I nodded at the man, lost in my own thoughts. He was just another independent, one of several I had run into in the last several months. A matted beard made it hard to distinguish age, but old enough that he wouldn’t last long out here, skirting cities.
By the next morning, he’d disappeared. Wandering— maybe he’d get caught. Maybe they would Change him and he would never have to sleep on the cold, hard, ground again.
Family gone, lost in the wilderness, I just walked, heading towards civilization with no goal at all. I wished I’d invited that man to come with me. Maybe we could have been happy together.
I kept on hiking.
That night I dreamed my father came home from work and he was Changed. He was wearing a clean new blazer and his curly hair was straightened, parted symmetrically down the middle.

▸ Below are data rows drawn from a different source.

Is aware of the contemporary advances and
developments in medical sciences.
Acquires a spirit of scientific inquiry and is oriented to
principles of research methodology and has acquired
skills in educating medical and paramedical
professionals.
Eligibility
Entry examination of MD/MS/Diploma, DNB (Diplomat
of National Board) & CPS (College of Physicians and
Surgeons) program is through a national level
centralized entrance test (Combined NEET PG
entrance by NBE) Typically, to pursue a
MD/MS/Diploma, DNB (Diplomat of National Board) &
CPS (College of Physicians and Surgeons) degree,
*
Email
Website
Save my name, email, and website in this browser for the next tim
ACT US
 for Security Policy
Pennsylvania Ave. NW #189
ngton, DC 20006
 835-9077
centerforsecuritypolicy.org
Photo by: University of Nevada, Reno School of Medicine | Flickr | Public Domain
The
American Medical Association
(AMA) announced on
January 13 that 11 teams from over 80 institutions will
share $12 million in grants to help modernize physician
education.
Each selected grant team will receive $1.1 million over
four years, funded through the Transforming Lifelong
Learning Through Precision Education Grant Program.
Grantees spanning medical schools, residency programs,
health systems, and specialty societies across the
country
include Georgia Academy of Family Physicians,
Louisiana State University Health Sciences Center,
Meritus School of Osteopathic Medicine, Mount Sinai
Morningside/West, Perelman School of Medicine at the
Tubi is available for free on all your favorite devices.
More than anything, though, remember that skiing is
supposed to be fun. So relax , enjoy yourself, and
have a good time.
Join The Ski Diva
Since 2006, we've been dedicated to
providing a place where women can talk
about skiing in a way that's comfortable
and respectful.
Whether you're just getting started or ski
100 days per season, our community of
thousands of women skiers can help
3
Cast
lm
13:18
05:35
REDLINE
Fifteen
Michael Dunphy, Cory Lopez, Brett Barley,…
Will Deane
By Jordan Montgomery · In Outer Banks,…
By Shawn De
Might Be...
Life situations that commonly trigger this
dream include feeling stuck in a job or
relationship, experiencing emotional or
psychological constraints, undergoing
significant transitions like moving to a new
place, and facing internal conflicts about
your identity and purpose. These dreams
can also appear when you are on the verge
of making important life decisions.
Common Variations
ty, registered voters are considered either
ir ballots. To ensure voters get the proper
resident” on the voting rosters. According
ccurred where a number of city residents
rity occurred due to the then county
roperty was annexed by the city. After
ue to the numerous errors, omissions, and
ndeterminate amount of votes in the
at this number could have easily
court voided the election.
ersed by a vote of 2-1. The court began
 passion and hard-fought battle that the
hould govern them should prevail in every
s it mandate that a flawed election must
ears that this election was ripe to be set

He gently explained that he was now perfect and we had to be too. My brothers refused and they all started fighting until they were just a heap of bodies on the floor. My mother and I buried them, and she stared calmly down at their graves. Then she finally looked up at me with glassy eyes and whispered, “Hallelujah.”
I awoke in a cold sweat, trying to hold onto the dream as it slipped away. I opened my eyes to the newly risen sun.
After another two days I finally got a glimpse of light. City lights, revealing the valley where my relatives used to live. I hoped they were down there somewhere, perfect and happy.
I stood at the base of the very last hill, then trekked up slowly, stopping to rest just before the top, drawing out the time before I had to look out over the other side. I tried to imagine some Changed guards watching, waiting to catch a glimpse of me and send in the cavalry. Maybe I would sneak past them and become a hero; rescue the thousands of perfect people living in the city. Ha. Or maybe they didn’t give a rat’s ass if I wandered into their shiny city or starved out here in the cold.
I walked the last few steps backwards, facing the mountains. Then I turned and just stood, taking it all in.
For miles, there was only row after row of cookie-cutter houses. They each had one sleek black car parked in the driveway. In the distance rows and rows of dark buildings sat like silent sentinels. Same height and distance apart from the others, lined with symmetrical windows.
I shivered as I stood on my hill, observing everything from an elevated view.
I thought of that nameless old man’s story and reached up a hand to touch my rough, sunburned face.